Paroxysmal atrial fibrillation (AF) induce, in the affected patient, a prominent negative effect on health-related quality of life (HR-QoL) and physical fitness. The health care utilisation is high and the patient does never know when the next attack of atrial fibrillation occurs. Therefore, is physical exertion often avoided due to fear of new attacks. Further, are shortness of breath and fatigue often present despite of prescribed modern drugs. Paroxysmal AF per se enhance markedly the risk to develop stroke and heart failure, which both are syndromes that cause further negative effect on the patient´s HR-QoL and physical fitness. Altogether, cause the symptoms in paroxysmal AF a vicious spiral where both VO2max and muscle function deteriorate. The problems with shortness of breath might be due to dysfunction in respiratory muscles. Physiotherapy led exercise within cardiac rehabilitation (PT-X) in combination with inspiratory muscle training (IMT) has shown positive effects in patients with permanent atrial fibrillation.
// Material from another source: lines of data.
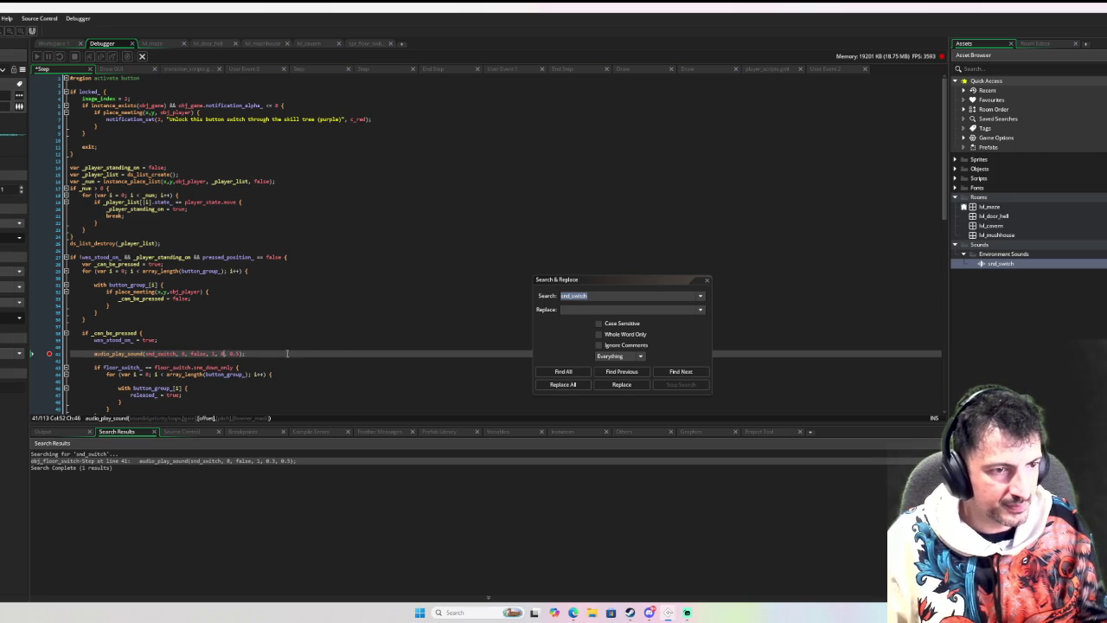
click(245, 354)
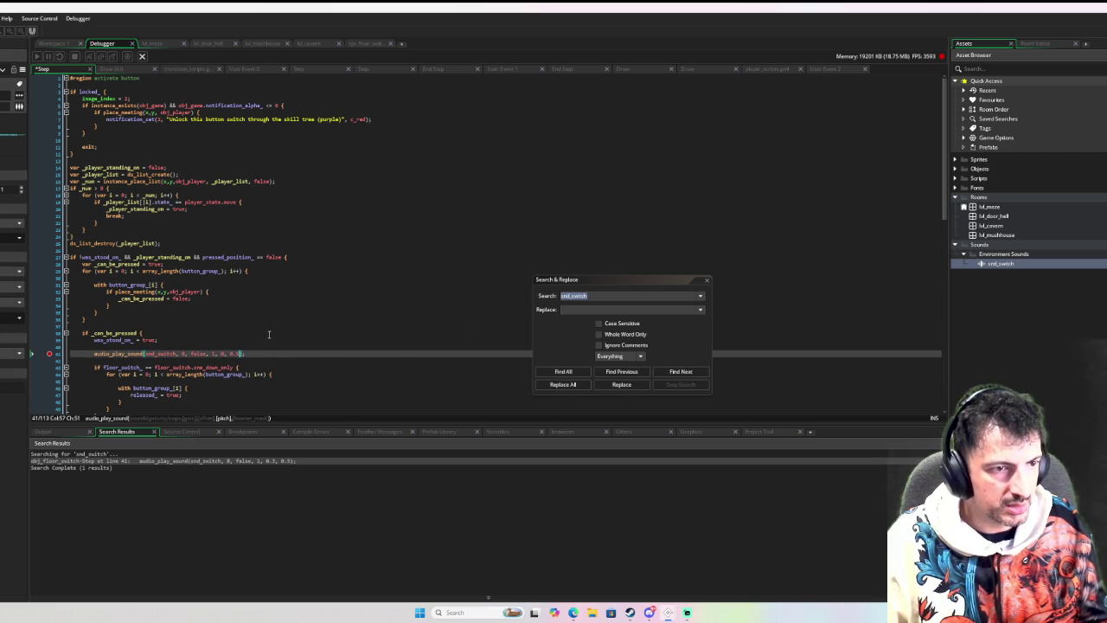
key(BackSpace)
key(BackSpace)
text(1)
Start an if statement on line 40, delete it, and relaunch the game with F5.
click(313, 312)
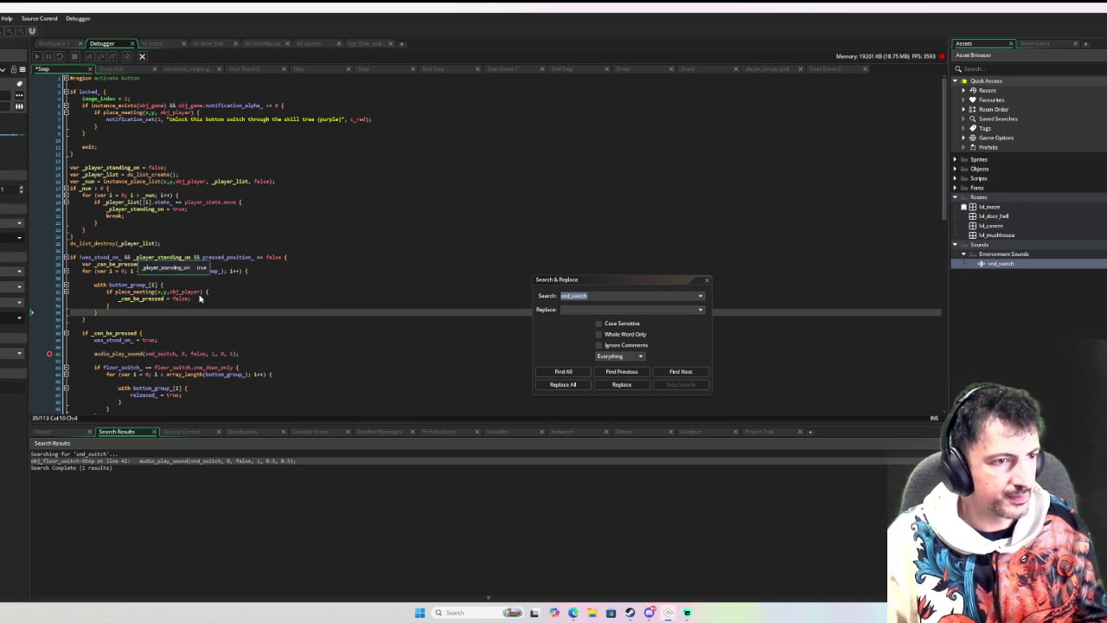
click(185, 346)
text(if)
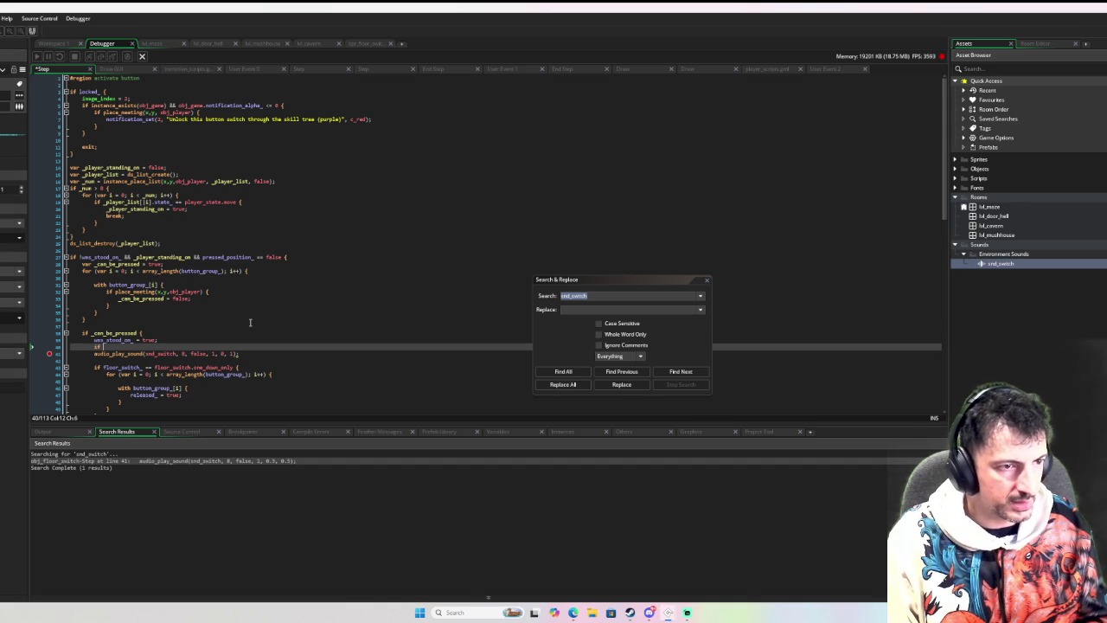
key(BackSpace)
key(BackSpace)
key(BackSpace)
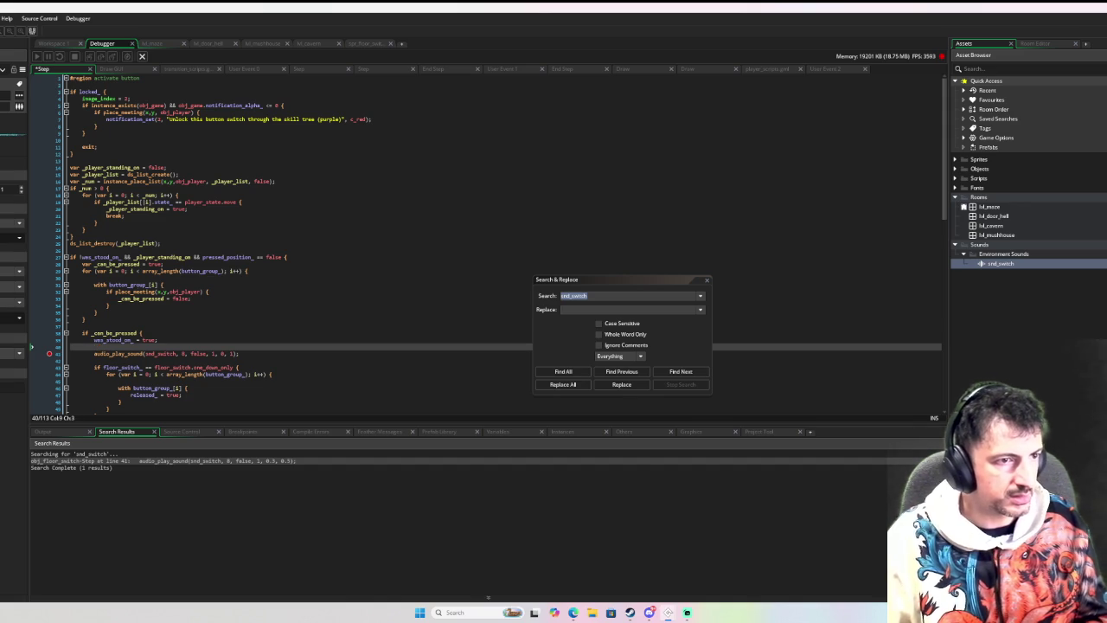
key(F5)
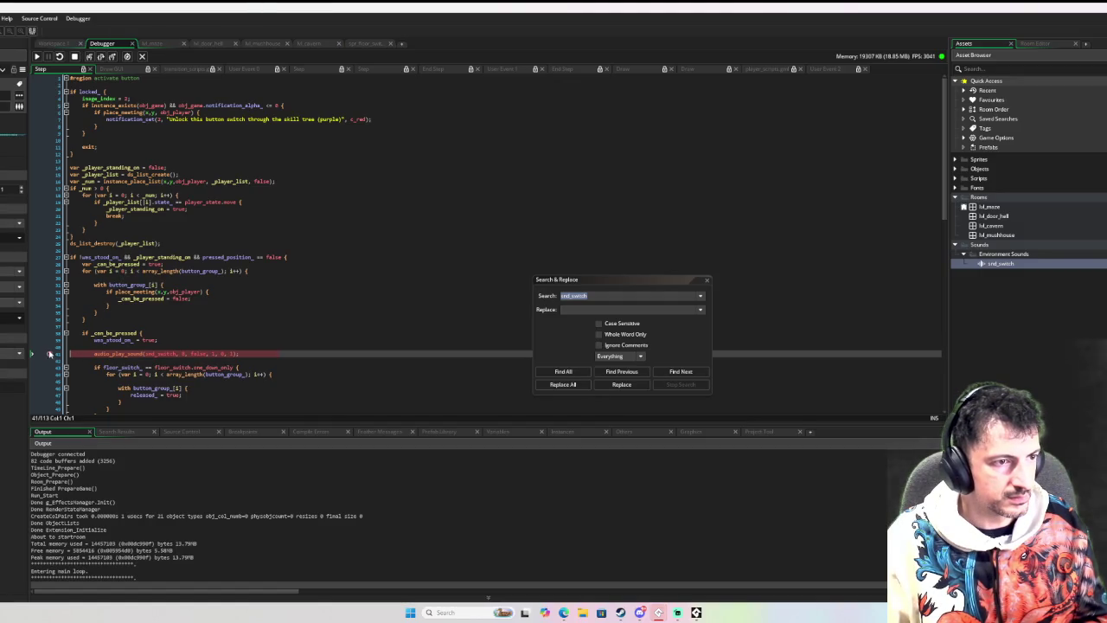
Remove the sound-line breakpoint, resume the game, and walk the player around the level.
click(49, 352)
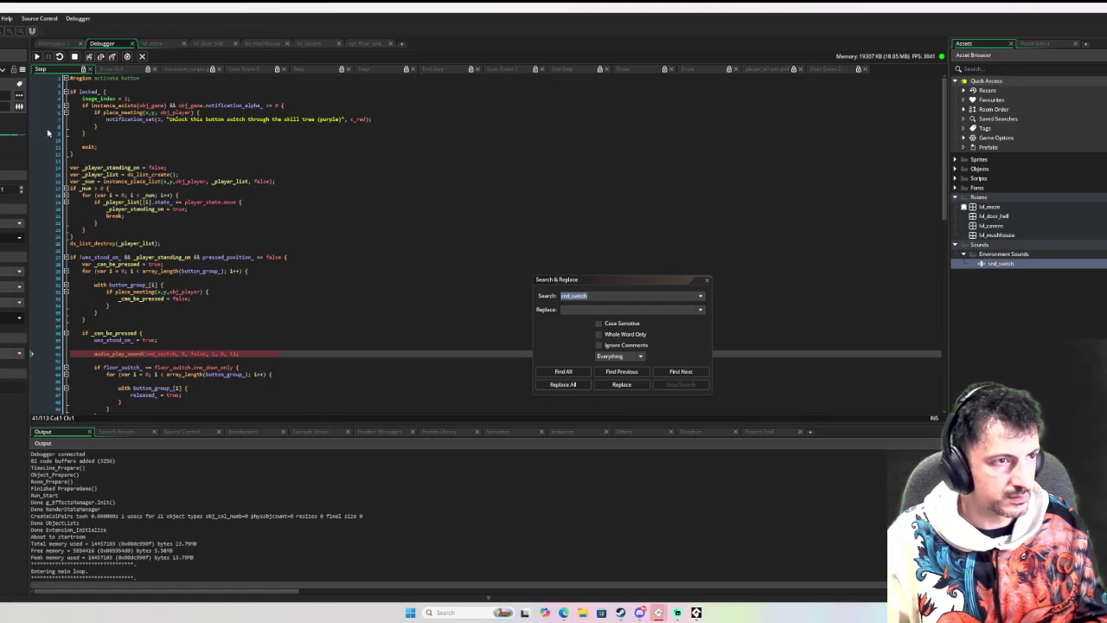
click(37, 57)
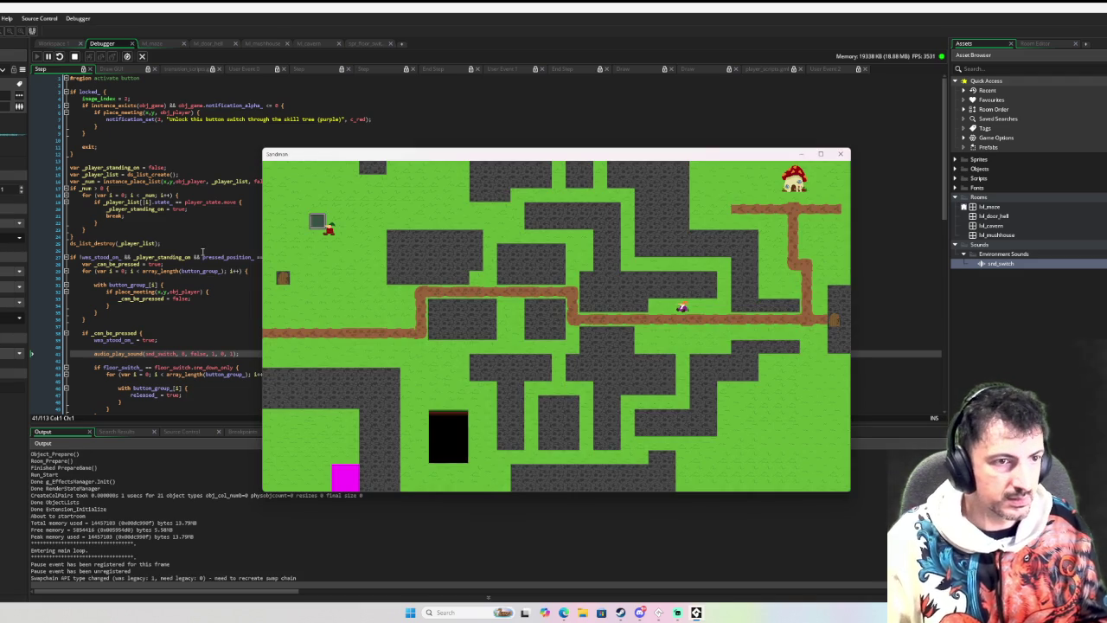
key(Right)
key(Left)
However, to our knowledge, not yet investigated in patients with paroxysmal AF. Aim: Primary to investigate, in a multicentre randomised controlled trial, if PT-X in combination with IMT can impact HR-QoL in patients with paroxysmal AF. Secondary to investigate the effect of PT-X in combination with IMT regarding symptoms, physical fitness, physical activity and the number of atrial fibrillation attacks and health care costs compared to the control group, asked to live their usual life, during the study period. Expected outcome: PTX in combination with IMT can improve HR-QoL, respiratory muscle function, level of symptoms, physical fitness and physical activity in patients with paroxysmal AF. In addition, a reduced number of atrial fibrillation attacks could decrease the direct cost of health care.

NCT04600713
Conditions
  1. Atrial Fibrillation Paroxysmal
Interventions
  1. Other: PT-X and IMT
MeSH:Atrial Fibrillation
HPO:Atrial fibrillation Paroxysmal atrial fibrillation

Primary Outcomes

Description: The Swedish version of short form 36 (SF-36) will be used for self-reported HR-QoL.

Measure: Health-related quality of life

Time: Change from baseline at 12 weeks

Secondary Outcomes

Description: Venous blood samples will be obtained according to the European accreditation system.

Measure: N-terminal pro-B type natriuretic peptide (NT-proBNP)

Time: At baseline

Description: Venous blood samples will be obtained investigated with a laboratory method Enzyme- Linked Immunosorbent Assey (ELISA) where antibodies Ig A, Ig G, Ig M will be detected. Due to the fact that the reliability for the laboratory tests to detect antibodies for SARS-CoV-2 is still changing the final decision regarding on which test to use will be made at the start of the study.

Measure: Antibodies for SARS-CoV-2

Time: At baseline

Description: will be measured with MicroRPM (Micro Medical/Care Fusion, Kent, United Kingdom). The respiratory pressure measures inspiratory and expiratory muscle strength.

Measure: Inspiratory and expiratory muscle strength

Time: Change from baseline at 12 weeks

Description: will be measured by a symptom-limited ergometer cycle test based on World Health Organization (WHO) protocol. The workload begins at 25 W or 50 W depending on the anamnesis. The Watts increase every 4.5 min by 25 W until the patient's rates perceived exertion (RPE) 17 (Very Heavy) on the Borg scale. Unless the patient shows any symptoms or signs that demands an earlier stop at the test. Heart rate and blood pressure are assessed at rest and during the test. If the patient do not surpass the last 4.5 minute the watt will be estimated according to Strandells formula.

Measure: Exercise capacity

Time: Change from baseline at 12 weeks

Description: will be measured by a muscle endurance test, including the following: A unilateral isoinertial shoulder flexion test assessed with the patient sitting on a stool with their back touching the wall holding a dumbbell in their hand, 2 kg for women and 3 kg for men. The tested arm is elevated to 90º flexion and the arm not tested is placed in the patient's knee. A pace of 40 beats per min is kept by a digital metronome. Bilateral isometric shoulder abduction is assessed with the patient holding a 1 kg dumbbell in each hand using the same body position as above. The patient is asked to elevate both arms to 90°of shoulder abduction and to maintain this position as long as possible (measured in s). Unilateral isoinertial heel-lift is assessed with the patients performing as many unilateral heel-lifts as possible, with a straight knee, on a 10° tilted wedge, with shoes on. A pace of 60 beats per minutes is kept is kept by a metronome.

Measure: Muscle function

Time: Change from baseline at 12 weeks

Description: will be measured by an accelerometer (Actigraph® GT3x+, Actigraph, Pensacola, Florida, USA). The accelerometer will be worn throughout the whole day during seven days except when taking a bath or a shower. The accelerometer has showed to be valid and reliable in the adult population.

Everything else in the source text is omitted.